Sensitive personal data
Personal data is defined by the GDPR as any information which is related to an identifiable person. It can include the following:
- Email address
- Social media posts
- Physical, physiological, or genetic information
- Medical information
- Bank details
- IP address
- Cultural identity
More sensitive personal data is also included in the GDPR definition such as genetic and biometric data that is normally processed to uniquely identify a person. Personal data that relates to criminal convictions and offences are not included in the definition, but there are extra safeguards built in to the regulations that apply to its processing. Personal data should be:
- Processed lawfully, fairly and transparently
- Collected in a specific and explicit way for legitimate purposes
- Not further processed
- Adequate, relevant and limited to what’s necessary
- Accurate and kept up to date
- Kept no longer than necessary for the purposes processed
- Processed to ensure appropriate security of the data
How Businesses are Affected
The GDPR contains hundreds of requirements concerning the collection, storage and use of personal information and how businesses should identify and importantly, secure personal data. In addition, it also directs how businesses should detect and report breaches of personal data and how to train employees and personnel.

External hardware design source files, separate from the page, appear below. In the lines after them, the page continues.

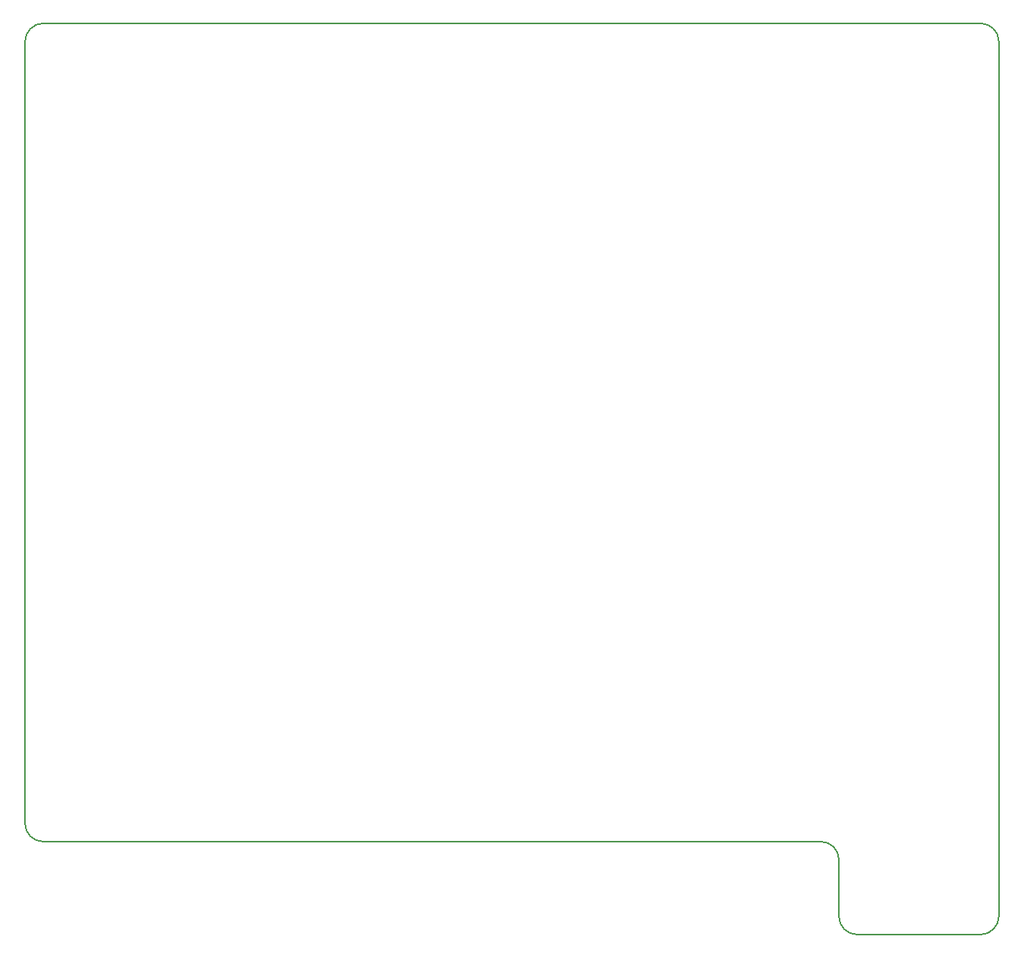
<source format=gm1>
G04 #@! TF.GenerationSoftware,KiCad,Pcbnew,8.0.5*
G04 #@! TF.CreationDate,2024-10-03T07:07:38-04:00*
G04 #@! TF.ProjectId,WarpSE,57617270-5345-42e6-9b69-6361645f7063,1.0*
G04 #@! TF.SameCoordinates,Original*
G04 #@! TF.FileFunction,Profile,NP*
%FSLAX46Y46*%
G04 Gerber Fmt 4.6, Leading zero omitted, Abs format (unit mm)*
G04 Created by KiCad (PCBNEW 8.0.5) date 2024-10-03 07:07:38*
%MOMM*%
%LPD*%
G01*
G04 APERTURE LIST*
G04 #@! TA.AperFunction,Profile*
%ADD10C,0.150000*%
G04 #@! TD*
G04 APERTURE END LIST*
D10*
X105283000Y-129540000D02*
G75*
G02*
X103251000Y-127508000I0J2032000D01*
G01*
X192405000Y-129540000D02*
G75*
G02*
X194437000Y-131572000I0J-2032000D01*
G01*
X196469000Y-139954000D02*
G75*
G02*
X194437000Y-137922000I0J2032000D01*
G01*
X212344000Y-137922000D02*
G75*
G02*
X210312000Y-139954000I-2032000J0D01*
G01*
X210312000Y-37846000D02*
X105283000Y-37846000D01*
X103251000Y-127508000D02*
X103251000Y-39878000D01*
X192405000Y-129540000D02*
X105283000Y-129540000D01*
X194437000Y-137922000D02*
X194437000Y-131572000D01*
X210312000Y-139954000D02*
X196469000Y-139954000D01*
X212344000Y-39878000D02*
X212344000Y-137922000D01*
X103251000Y-39878000D02*
G75*
G02*
X105283000Y-37846000I2032000J0D01*
G01*
X210312000Y-37846000D02*
G75*
G02*
X212344000Y-39878000I0J-2032000D01*
G01*
M02*

</source>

If a business fails to comply with the GDPR regulations, they could face substantial fines and harm to their reputation.
The GDPR allows residents of the EU to have control over their own personal data through the use of “data subject rights.” A company can be fined up to either €20 million (approximately £17 million) or four percent of the company’s annual world-wide turnover, depending on which has the greater value. These company rights include the following:
- To access readily-available information concerning how personal data is used
- To access personal data
- To delete or correct personal data that is incorrect
- To have their personal data rectified or erased in specific circumstances
- To restrict or object to the processing of personal data
- To receive a copy of their personal data
- To object to the processing of their personal data for marketing or profiling purposes
The GDPR defines lawful processing as having a lawful basis to process, such as consent of the data subject, the necessity of processing for performance of a contract, legal obligation or to protect the vital interests of a person or data subject or another person. Processing should also be necessary when it’s needed to carry out a task in the public interest or in the exercise of an official authority.

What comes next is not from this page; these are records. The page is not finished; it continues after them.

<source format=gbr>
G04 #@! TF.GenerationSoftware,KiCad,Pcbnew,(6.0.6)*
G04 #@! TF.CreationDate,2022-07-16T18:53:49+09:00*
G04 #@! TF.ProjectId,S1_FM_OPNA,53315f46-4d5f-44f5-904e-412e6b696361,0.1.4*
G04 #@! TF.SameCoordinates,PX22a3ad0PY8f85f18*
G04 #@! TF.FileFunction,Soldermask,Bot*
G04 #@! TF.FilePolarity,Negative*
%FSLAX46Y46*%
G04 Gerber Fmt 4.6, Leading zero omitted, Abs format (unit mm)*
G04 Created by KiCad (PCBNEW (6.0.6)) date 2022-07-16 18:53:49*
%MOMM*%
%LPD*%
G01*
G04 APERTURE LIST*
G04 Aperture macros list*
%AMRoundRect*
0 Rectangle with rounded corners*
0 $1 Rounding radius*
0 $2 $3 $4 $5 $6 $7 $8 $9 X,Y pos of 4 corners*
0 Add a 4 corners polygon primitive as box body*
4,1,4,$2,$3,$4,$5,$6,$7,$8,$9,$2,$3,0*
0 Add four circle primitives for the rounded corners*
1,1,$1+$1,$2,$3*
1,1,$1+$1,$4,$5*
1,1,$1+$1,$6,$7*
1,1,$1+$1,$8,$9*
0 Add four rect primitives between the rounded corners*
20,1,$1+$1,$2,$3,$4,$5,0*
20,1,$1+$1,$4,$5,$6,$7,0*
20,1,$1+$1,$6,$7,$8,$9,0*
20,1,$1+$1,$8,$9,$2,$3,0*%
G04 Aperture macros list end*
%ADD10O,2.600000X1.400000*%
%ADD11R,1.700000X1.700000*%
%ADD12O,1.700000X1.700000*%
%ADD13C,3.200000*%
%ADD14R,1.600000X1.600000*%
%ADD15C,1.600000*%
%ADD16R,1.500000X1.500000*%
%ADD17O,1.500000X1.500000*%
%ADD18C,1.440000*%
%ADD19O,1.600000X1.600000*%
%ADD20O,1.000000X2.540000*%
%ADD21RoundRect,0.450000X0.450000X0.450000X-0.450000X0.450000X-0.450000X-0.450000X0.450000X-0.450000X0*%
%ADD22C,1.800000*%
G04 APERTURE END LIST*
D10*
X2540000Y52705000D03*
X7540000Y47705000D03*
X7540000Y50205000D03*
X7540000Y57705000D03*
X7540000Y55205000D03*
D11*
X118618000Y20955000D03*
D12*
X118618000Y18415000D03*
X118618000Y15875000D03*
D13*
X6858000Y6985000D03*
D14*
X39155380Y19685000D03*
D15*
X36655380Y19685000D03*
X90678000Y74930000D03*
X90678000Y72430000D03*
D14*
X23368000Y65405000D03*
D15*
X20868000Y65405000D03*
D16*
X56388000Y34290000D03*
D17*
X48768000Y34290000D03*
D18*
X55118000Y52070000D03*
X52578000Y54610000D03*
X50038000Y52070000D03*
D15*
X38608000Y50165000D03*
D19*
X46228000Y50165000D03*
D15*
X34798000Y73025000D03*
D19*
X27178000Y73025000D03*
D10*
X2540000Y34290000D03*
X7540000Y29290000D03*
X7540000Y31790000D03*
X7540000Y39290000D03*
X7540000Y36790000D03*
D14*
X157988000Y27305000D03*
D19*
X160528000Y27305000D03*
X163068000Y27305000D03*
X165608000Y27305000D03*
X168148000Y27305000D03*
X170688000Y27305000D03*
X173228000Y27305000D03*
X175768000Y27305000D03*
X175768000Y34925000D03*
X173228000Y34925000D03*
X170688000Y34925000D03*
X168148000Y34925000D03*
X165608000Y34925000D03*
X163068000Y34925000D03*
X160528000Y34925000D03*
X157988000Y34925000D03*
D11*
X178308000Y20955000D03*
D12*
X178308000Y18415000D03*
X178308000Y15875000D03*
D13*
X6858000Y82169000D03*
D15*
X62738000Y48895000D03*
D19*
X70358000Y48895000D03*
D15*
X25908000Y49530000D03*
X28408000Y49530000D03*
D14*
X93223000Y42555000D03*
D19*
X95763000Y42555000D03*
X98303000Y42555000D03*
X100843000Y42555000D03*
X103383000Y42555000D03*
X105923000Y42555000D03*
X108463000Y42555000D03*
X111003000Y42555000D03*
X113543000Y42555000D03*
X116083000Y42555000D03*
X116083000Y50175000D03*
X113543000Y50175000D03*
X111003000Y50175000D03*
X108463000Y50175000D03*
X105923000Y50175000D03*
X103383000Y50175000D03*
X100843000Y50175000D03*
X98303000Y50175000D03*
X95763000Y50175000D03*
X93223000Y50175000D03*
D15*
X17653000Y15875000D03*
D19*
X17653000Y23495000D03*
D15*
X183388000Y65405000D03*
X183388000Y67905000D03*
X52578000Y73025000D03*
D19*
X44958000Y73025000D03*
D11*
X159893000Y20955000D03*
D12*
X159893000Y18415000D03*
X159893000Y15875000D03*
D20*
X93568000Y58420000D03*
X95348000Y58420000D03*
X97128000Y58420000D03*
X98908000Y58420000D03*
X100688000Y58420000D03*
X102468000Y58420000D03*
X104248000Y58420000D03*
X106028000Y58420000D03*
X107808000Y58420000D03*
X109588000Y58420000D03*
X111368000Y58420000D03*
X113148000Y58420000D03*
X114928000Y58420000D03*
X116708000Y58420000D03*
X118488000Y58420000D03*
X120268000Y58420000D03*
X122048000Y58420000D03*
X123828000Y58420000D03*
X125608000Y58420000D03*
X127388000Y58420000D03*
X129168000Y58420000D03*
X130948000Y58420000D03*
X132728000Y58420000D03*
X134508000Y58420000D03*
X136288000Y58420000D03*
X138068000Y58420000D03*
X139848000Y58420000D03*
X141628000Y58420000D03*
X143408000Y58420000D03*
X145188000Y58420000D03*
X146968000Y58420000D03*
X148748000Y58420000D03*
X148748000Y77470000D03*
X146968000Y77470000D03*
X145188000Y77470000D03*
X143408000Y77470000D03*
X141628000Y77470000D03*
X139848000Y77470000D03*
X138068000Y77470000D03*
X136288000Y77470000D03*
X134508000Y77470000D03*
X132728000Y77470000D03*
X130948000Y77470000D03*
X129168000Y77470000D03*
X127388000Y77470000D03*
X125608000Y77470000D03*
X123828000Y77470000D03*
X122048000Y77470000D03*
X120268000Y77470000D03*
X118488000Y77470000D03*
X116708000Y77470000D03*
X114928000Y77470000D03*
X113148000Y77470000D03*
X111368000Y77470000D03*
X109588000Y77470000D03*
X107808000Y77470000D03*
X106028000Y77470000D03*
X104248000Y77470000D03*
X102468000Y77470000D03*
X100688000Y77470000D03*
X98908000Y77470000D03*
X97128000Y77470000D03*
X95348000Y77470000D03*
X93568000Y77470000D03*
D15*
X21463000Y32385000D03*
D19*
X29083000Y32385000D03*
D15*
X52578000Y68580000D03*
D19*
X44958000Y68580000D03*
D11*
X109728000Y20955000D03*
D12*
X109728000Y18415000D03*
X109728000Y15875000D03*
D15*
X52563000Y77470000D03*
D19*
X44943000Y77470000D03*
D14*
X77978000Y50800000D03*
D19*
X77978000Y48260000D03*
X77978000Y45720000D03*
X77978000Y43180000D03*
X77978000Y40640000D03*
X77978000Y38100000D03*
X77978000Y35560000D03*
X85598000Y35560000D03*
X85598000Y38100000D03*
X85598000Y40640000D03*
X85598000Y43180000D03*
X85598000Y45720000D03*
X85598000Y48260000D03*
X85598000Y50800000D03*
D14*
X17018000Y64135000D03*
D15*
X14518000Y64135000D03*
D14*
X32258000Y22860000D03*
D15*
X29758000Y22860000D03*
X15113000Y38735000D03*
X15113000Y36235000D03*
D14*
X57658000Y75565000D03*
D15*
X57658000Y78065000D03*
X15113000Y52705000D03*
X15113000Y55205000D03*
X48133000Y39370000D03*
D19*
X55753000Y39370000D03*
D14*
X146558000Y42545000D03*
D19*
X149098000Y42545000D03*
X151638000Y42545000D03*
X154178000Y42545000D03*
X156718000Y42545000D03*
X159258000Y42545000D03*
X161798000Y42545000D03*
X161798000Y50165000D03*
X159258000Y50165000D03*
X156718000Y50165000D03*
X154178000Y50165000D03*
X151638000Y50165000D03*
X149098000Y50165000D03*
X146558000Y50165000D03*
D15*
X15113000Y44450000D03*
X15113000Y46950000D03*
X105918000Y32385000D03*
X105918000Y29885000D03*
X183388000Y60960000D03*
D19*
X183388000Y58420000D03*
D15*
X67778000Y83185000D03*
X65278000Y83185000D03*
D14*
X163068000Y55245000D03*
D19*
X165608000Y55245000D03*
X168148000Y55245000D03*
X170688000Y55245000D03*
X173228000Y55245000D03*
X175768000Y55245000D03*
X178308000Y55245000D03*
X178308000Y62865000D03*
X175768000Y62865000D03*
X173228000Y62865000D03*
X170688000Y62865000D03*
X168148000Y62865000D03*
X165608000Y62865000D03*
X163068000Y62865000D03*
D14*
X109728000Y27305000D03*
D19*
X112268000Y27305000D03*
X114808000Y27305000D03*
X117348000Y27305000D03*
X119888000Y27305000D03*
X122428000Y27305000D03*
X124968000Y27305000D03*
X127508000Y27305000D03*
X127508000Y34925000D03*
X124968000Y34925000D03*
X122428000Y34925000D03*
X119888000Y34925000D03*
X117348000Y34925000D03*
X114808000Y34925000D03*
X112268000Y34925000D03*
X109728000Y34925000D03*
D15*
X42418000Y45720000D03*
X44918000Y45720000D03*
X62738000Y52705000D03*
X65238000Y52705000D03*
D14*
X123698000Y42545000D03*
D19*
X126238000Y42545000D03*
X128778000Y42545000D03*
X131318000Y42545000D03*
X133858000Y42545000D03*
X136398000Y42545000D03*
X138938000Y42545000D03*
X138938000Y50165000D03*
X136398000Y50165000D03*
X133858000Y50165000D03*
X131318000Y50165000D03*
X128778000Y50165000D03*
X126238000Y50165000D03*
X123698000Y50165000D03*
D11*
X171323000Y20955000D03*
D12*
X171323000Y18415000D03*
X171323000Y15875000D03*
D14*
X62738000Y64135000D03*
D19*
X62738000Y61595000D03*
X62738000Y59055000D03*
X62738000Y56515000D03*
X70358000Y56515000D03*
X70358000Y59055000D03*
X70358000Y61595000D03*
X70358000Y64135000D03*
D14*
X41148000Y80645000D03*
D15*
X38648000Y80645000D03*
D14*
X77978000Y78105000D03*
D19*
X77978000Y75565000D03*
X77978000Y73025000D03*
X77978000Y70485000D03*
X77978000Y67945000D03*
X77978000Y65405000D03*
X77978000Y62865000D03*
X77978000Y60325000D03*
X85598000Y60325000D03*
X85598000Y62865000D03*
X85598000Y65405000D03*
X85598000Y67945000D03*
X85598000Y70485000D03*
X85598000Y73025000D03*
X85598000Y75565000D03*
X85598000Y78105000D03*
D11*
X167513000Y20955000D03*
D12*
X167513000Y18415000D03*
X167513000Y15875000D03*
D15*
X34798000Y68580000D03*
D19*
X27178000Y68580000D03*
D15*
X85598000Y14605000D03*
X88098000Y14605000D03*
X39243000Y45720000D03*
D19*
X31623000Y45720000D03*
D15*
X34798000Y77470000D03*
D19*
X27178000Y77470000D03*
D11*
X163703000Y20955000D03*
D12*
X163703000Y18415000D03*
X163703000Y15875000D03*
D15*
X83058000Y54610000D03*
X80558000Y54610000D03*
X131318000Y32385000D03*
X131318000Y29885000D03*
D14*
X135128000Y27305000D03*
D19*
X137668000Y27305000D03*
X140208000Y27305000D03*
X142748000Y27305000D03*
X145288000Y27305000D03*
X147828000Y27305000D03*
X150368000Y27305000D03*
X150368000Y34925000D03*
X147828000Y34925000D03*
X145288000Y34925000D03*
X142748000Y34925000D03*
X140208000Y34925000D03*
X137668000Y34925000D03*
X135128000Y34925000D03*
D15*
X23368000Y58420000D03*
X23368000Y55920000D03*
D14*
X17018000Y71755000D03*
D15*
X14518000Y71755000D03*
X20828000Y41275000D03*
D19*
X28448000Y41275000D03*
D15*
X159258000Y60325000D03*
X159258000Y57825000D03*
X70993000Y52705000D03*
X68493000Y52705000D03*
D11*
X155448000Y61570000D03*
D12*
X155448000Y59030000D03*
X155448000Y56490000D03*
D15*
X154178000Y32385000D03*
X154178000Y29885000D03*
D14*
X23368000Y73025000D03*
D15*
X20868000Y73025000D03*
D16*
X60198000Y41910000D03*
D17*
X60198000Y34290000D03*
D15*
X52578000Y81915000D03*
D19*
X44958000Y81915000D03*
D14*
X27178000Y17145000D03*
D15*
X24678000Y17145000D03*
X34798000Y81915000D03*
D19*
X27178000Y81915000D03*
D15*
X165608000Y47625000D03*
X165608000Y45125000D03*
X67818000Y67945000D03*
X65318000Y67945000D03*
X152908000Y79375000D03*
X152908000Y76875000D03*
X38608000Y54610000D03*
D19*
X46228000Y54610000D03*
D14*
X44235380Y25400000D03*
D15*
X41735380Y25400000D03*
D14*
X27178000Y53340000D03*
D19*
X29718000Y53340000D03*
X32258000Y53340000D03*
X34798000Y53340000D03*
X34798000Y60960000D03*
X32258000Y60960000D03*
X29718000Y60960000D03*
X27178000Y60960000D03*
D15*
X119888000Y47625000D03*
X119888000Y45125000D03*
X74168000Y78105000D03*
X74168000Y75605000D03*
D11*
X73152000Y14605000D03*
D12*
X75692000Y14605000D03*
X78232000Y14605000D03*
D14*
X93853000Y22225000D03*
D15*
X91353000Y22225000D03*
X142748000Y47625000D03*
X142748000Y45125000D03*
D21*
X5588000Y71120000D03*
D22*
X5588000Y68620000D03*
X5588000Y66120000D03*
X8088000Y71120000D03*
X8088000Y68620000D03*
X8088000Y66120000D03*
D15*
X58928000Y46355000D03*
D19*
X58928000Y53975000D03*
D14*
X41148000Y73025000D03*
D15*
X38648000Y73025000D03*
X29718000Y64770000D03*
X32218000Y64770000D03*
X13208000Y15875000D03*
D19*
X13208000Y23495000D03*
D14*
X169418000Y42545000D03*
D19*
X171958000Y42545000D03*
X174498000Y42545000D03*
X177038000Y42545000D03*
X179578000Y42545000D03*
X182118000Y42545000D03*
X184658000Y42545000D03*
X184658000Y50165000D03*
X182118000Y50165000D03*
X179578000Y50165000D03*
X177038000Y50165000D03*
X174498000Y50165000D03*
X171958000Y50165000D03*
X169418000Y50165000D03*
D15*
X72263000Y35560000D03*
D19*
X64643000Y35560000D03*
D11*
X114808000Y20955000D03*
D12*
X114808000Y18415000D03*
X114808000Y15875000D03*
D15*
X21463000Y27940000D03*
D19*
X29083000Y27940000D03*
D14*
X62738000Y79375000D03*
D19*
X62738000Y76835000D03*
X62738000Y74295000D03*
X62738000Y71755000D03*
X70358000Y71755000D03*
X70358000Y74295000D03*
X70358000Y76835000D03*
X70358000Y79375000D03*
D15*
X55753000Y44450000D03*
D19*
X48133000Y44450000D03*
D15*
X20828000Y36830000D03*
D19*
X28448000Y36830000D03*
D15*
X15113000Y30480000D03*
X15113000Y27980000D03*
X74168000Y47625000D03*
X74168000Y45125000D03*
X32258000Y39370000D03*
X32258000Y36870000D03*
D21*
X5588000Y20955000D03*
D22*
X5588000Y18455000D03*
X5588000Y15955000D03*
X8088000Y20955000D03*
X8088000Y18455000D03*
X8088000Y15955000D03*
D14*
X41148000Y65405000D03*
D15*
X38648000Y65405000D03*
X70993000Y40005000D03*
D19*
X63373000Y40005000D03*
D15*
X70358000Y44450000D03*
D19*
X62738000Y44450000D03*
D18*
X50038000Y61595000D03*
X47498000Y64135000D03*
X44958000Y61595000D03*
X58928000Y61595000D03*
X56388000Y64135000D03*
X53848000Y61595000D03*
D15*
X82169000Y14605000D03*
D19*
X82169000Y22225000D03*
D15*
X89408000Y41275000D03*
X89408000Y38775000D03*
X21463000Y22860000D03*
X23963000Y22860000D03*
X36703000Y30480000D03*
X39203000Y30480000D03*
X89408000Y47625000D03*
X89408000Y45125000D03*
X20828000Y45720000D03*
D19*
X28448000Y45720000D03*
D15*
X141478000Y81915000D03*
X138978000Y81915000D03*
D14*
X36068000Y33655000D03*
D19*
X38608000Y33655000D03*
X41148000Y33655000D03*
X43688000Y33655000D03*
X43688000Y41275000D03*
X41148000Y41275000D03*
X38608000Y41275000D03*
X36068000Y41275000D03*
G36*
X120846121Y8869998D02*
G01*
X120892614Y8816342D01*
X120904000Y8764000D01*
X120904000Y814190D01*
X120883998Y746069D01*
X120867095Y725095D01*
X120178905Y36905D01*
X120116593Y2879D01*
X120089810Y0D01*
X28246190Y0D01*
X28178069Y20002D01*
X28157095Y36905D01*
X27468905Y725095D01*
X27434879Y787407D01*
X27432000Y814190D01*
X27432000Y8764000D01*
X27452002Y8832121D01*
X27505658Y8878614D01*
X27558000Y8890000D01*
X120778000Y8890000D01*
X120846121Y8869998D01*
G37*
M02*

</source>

The GDPR requires that consent must be given freely as an affirmative action, be specific in nature, informed and be the unambiguous indication of the wishes of the individual. Consent can’t be simply inferred from being silent and must be separate from any other terms or conditions.
Rights for Individuals
The GDPR provides the following rights for individuals:
- The right to be informed
- The right to have access
- The right to rectification
- The right of restricting processing
- The right of objecting
- The right to erase questionable statements
- The right to the portability of data
- Rights in relation to profiling and automated decision-making
In most ways, the GDPR will only enforce the fact that individuals are in charge of their own data use. Many organisations have already benefited from adopting similar privacy notices allowing their customers to have real control over the destiny of their data.
Individuals who have not braced themselves to the increasing cyber attack menace may soon find themselves forced to pay attention by consumers, privacy activists, and the regulations of the GDPR.